Written task – Filter the entries down to the lines containing "EBIT", and copy those lines.

Edit tracking data
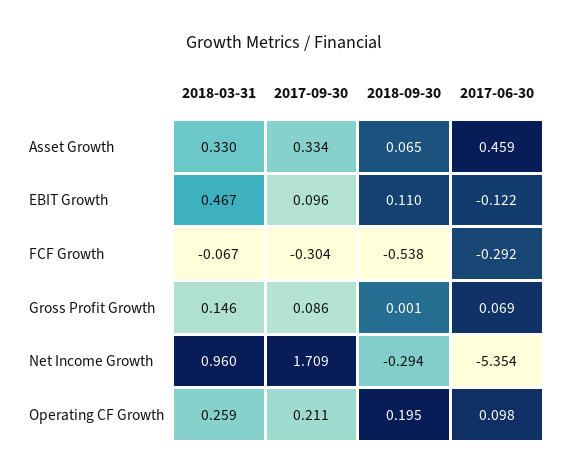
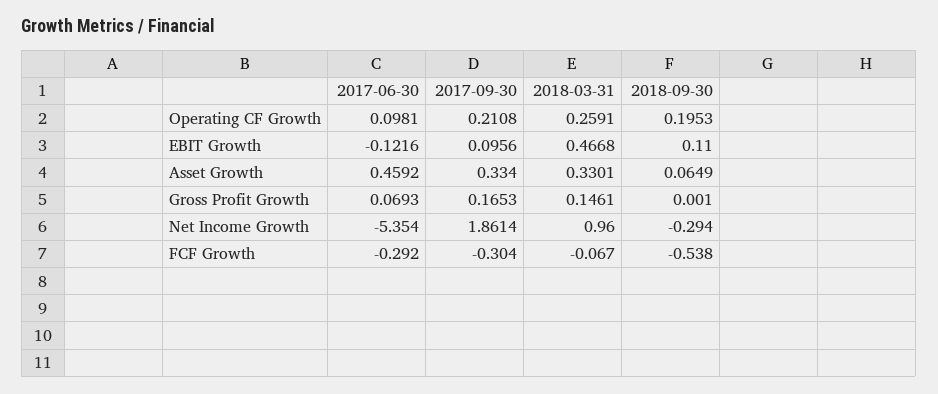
  {
    "2018-03-31": {
      "Asset Growth": 0.3301,
      "EBIT Growth": 0.4668,
      "FCF Growth": -0.067,
      "Gross Profit Growth": 0.1461,
      "Net Income Growth": 0.96,
      "Operating CF Growth": 0.2591
    },
    "2017-09-30": {
      "Asset Growth": 0.334,
      "EBIT Growth": 0.0956,
      "FCF Growth": -0.304,
-     "Gross Profit Growth": 0.086,
+     "Gross Profit Growth": 0.1653,
-     "Net Income Growth": 1.709,
+     "Net Income Growth": 1.8614,
      "Operating CF Growth": 0.2108
    },
    "2018-09-30": {
      "Asset Growth": 0.0649,
      "EBIT Growth": 0.11,
      "FCF Growth": -0.538,
      "Gross Profit Growth": 0.001,
      "Net Income Growth": -0.294,
      "Operating CF Growth": 0.1953
    },
    "2017-06-30": {
      "Asset Growth": 0.4592,
      "EBIT Growth": -0.1216,
      "FCF Growth": -0.292,
      "Gross Profit Growth": 0.0693,
      "Net Income Growth": -5.354,
      "Operating CF Growth": 0.0981
    }
  }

Completed exercise –
      "EBIT Growth": 0.4668,
      "EBIT Growth": 0.0956,
      "EBIT Growth": 0.11,
      "EBIT Growth": -0.1216,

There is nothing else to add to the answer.